[Request]
Each line of the records containing "Meyrargues" is to be copied out and returned.

[Entries taken from a collection]
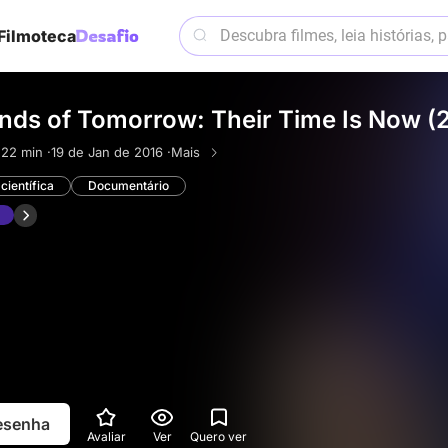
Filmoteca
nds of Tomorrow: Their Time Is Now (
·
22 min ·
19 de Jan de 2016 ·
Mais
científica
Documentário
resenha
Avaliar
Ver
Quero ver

---

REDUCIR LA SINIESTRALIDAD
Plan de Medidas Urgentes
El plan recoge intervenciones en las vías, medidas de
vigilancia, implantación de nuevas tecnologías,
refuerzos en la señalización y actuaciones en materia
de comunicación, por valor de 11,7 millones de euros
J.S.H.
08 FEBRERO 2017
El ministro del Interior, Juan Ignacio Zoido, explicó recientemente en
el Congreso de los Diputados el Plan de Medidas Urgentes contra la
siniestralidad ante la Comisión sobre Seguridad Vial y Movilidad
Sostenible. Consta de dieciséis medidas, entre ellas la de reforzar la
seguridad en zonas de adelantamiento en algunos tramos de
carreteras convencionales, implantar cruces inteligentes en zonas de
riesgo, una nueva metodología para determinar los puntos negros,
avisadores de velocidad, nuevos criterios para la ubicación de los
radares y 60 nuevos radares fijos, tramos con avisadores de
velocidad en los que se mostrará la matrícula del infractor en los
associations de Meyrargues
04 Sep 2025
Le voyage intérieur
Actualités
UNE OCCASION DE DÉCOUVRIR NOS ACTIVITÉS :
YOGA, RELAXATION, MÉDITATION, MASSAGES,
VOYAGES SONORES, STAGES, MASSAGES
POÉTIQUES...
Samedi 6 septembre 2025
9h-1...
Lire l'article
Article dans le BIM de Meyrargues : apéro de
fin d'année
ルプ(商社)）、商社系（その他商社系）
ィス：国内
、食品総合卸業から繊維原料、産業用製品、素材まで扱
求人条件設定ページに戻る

[Exercise response]
associations de Meyrargues
Article dans le BIM de Meyrargues : apéro de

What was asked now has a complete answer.